Records provided Start Marker

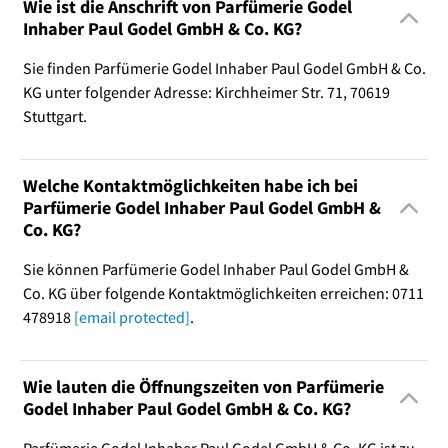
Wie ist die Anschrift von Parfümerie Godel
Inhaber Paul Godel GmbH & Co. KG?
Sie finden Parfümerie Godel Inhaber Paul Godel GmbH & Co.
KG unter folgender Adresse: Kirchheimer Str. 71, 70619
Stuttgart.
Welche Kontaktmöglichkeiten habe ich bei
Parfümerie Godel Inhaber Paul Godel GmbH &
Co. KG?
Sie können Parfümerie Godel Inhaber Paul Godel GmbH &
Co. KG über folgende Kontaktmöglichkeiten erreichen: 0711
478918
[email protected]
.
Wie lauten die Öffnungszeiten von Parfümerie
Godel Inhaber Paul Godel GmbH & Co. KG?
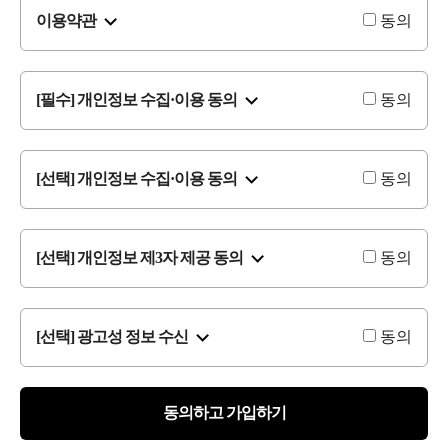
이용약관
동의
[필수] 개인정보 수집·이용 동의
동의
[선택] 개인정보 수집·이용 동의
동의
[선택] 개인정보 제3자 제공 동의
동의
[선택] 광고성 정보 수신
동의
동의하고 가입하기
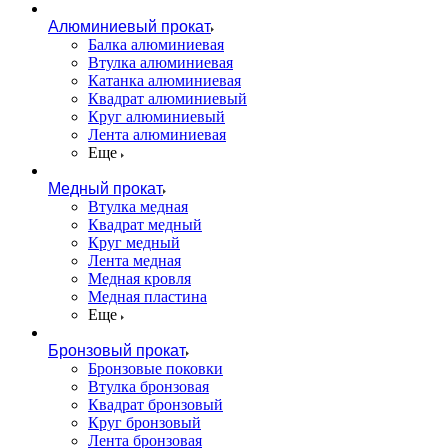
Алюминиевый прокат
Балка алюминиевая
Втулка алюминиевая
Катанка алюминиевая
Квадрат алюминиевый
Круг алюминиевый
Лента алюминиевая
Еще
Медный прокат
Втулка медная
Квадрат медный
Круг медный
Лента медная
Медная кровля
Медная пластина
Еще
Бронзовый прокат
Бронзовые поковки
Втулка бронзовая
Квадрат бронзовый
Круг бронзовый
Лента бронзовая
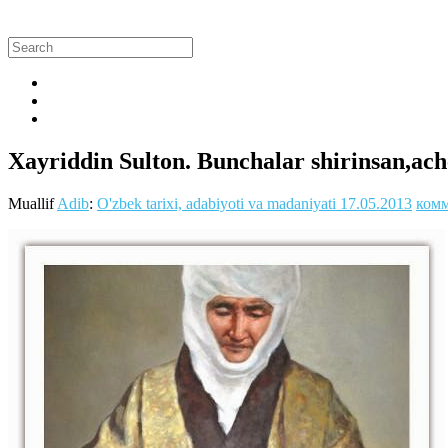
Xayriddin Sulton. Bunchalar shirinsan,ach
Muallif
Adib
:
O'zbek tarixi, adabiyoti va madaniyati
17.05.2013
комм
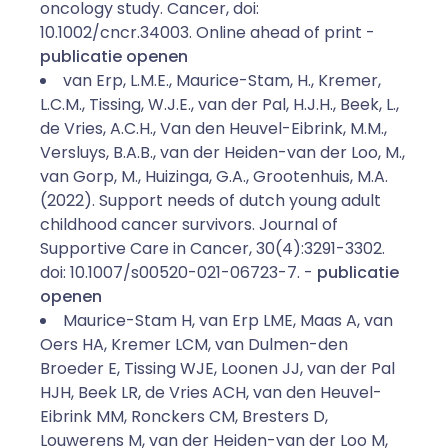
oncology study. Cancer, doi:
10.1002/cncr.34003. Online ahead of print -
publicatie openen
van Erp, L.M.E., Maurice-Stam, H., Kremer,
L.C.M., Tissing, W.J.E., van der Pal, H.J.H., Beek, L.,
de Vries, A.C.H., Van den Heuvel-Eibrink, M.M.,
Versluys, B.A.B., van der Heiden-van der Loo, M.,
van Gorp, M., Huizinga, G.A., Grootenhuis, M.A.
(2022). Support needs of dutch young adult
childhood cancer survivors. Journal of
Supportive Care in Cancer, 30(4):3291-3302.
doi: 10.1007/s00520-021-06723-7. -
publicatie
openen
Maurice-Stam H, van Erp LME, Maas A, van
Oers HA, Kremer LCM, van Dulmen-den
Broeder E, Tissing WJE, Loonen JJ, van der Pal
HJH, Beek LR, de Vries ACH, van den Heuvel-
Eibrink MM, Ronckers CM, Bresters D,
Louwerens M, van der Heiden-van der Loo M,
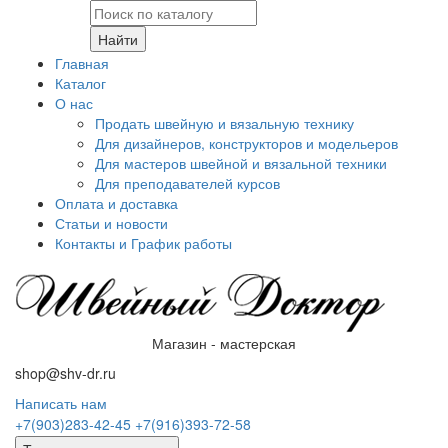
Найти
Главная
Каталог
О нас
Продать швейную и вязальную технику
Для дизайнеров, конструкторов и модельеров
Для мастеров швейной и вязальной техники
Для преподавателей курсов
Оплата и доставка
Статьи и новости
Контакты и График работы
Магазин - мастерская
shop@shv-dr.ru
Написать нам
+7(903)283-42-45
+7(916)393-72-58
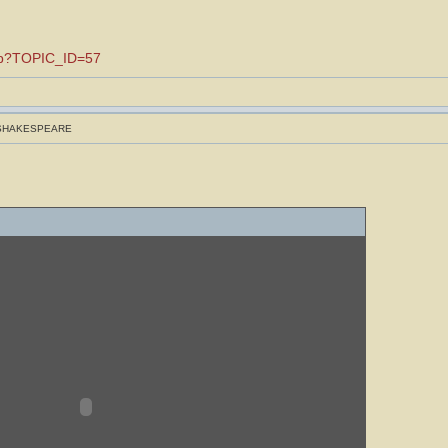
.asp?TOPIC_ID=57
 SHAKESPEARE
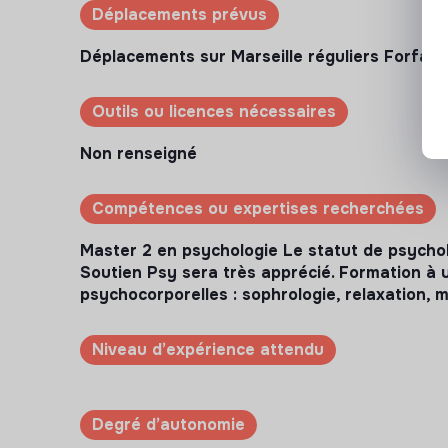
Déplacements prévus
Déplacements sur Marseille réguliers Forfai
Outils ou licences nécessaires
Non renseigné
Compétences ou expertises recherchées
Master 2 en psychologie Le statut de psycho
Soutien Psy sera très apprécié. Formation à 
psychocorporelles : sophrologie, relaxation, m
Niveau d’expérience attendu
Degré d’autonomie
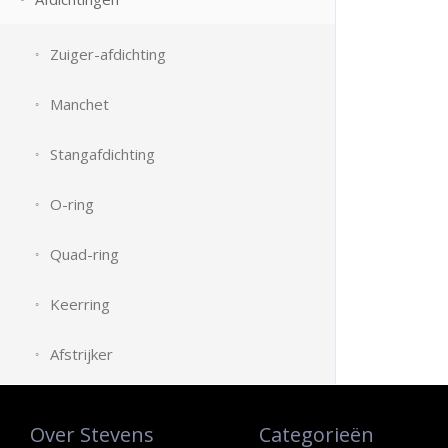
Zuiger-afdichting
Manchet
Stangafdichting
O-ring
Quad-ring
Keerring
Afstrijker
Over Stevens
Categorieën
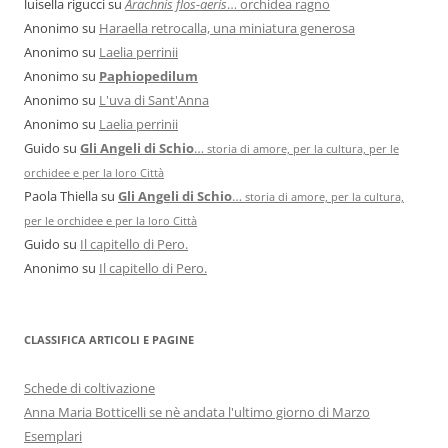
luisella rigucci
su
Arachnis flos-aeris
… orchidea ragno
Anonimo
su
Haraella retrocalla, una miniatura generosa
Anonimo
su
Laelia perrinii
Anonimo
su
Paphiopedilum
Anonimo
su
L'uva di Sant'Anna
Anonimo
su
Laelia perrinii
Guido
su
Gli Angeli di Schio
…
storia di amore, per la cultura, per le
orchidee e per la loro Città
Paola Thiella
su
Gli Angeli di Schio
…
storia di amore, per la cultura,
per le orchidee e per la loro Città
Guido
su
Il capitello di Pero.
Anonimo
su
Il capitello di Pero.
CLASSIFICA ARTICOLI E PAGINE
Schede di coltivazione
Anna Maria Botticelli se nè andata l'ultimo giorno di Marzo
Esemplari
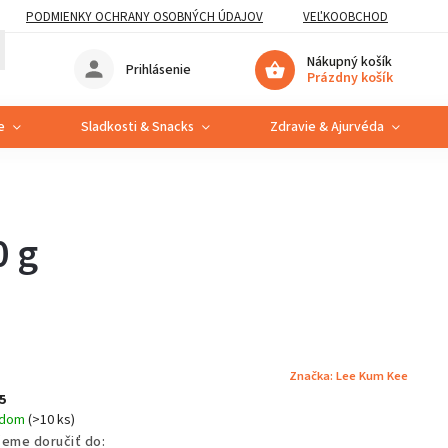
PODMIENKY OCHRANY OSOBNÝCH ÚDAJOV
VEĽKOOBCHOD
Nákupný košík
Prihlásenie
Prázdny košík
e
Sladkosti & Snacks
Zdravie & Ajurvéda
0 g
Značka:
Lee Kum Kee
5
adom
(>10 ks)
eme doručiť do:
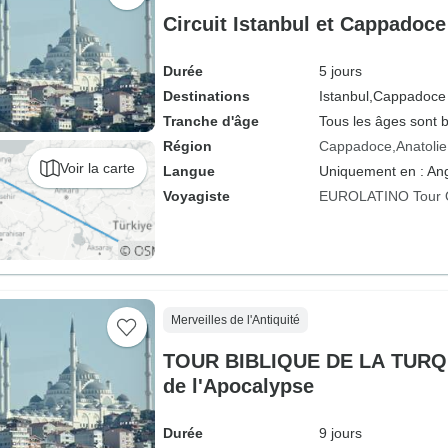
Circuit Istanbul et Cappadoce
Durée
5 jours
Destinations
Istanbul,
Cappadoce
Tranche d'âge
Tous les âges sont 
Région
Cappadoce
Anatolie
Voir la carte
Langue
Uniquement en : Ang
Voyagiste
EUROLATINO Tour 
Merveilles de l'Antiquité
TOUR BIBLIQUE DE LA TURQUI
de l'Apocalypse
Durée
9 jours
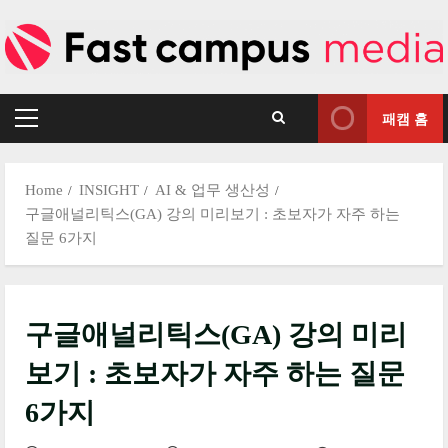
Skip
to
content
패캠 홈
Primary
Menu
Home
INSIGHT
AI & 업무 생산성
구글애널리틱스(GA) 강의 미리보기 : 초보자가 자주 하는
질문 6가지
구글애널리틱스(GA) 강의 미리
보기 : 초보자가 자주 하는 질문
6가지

Records provided End Marker

* Aim of the task
Could you please find every line of the listing above holding the string "Втулка" and copy it?

* Solution to this task
Втулка алюминиевая
Втулка медная
Втулка бронзовая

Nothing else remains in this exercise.